Manchin Opposes IRS Bank Reporting Plan, Complicating Biden Funding
(Bloomberg) -- Senator Joe Manchin said he opposes requiring banks to report deposits and withdrawals of some accounts to the Internal Revenue Service to help find tax cheats, complicating Democrats’ efforts to pay for President Joe Biden’s economic agenda.
“No one should be in anyone’s bank account,” the West Virginia Democrat told reporters Tuesday.
Democrats have been looking to the bank reporting proposal to raise hundreds of billions of dollars to offset much of the cost of a nearly $2 trillion social spending bill. Senator Kyrsten Sinema, another crucial swing vote on the package, opposes increases to tax rates, forcing Democrats to scrounge for alternatives.
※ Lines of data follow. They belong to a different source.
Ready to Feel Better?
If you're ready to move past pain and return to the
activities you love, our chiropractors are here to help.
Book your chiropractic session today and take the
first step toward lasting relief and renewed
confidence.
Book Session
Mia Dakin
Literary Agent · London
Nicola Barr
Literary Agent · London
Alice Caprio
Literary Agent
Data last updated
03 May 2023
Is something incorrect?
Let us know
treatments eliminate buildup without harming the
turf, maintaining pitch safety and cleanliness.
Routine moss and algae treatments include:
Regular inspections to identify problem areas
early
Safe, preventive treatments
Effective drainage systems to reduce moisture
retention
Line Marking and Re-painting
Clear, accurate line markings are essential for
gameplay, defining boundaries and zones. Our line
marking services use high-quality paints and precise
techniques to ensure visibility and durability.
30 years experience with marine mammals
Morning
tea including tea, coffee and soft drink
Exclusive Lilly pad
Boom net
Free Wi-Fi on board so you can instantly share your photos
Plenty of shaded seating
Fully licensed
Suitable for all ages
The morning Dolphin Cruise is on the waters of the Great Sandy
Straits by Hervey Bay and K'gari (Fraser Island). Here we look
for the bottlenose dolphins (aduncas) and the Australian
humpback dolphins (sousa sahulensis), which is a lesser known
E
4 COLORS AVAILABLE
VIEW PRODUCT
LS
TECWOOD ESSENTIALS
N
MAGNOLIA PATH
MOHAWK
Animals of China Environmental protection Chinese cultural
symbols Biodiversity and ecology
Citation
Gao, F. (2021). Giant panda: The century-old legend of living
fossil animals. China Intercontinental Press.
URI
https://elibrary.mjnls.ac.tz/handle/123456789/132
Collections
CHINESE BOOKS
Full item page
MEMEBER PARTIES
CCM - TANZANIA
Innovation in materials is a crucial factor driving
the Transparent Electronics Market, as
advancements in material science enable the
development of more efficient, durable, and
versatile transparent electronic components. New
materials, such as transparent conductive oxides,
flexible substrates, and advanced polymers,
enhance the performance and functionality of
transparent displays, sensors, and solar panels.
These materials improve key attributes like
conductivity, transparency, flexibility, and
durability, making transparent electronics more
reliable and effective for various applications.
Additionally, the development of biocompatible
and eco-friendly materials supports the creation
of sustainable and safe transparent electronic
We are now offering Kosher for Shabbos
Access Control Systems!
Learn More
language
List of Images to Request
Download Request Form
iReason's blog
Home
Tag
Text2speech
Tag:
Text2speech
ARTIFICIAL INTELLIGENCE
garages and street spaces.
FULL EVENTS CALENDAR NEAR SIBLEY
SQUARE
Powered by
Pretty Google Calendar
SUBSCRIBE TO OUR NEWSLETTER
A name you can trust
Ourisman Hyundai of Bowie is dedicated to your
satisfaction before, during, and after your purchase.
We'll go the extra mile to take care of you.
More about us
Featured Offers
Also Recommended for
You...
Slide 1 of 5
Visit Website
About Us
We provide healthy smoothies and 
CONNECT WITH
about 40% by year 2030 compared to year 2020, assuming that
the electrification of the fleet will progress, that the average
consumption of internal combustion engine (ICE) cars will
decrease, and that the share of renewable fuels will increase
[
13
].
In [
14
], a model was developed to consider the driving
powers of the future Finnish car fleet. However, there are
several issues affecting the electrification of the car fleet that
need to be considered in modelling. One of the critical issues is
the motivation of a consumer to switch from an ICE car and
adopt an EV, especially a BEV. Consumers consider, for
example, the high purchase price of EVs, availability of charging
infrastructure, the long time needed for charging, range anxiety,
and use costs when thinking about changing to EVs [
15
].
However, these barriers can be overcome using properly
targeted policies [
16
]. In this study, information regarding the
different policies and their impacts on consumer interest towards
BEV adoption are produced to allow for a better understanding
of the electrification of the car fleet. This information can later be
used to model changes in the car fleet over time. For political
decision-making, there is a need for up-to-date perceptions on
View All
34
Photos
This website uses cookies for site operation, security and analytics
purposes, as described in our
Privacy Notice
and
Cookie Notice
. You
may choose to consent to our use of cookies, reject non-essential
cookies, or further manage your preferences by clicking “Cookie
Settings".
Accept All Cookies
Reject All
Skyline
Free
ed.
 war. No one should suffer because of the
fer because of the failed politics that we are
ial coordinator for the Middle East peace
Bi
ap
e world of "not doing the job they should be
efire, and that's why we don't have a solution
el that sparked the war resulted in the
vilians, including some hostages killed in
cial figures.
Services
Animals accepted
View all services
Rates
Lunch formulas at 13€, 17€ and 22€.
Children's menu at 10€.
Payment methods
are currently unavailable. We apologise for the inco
Manchin’s opposition to the bank reporting requirement makes that effort even more difficult.
The bank reporting proposal is one of the most controversial revenue ideas under consideration. The plan would require banks to report aggregate inflows and outflows to accounts that exceed $10,000. Democrats had made some changes to the proposal in recent weeks, such as excluding payroll deposits, to narrow the scope of the accounts that would be reported.
Manchin, whose vote is pivotal in the evenly divided Senate, said Tuesday morning that he told Biden he disapproved of the idea. Democrats need 50 votes to push the tax and spending package through the Senate.
“I said, ‘Mr. President I don’t know what happened. This cannot happen. It’s screwed up.’” Manchin said in an interview with Bloomberg Television’s David Rubenstein at the Economic Club of Washington, D.C. ‘I think that one is going to be gone.”
Senate Finance Chair Ron Wyden, who is drafting the proposal, said he has heard some concerns from colleagues. House Ways and Means Chairman Richard Neal said Democrats should listen to Manchin’s concerns and address them so they can win his vote on the overall package.
The Treasury Department has said the bank reporting proposal could raise as much as $460 billion, though other estimates have projected significantly less revenue.
Wyden said he plans to release a plan Wednesday that would tax the unrealized gains of billionaires, as an alternative to raising income rates. That idea is facing resistance from several House Democrats. Democrats are looking at other options including a stock buyback tax and a corporate minimum tax to win Sinema’s support.
House leaders say they could vote on a bill as soon as this week, however, that is increasingly unlikely as lawmakers continue debating the bill’s details.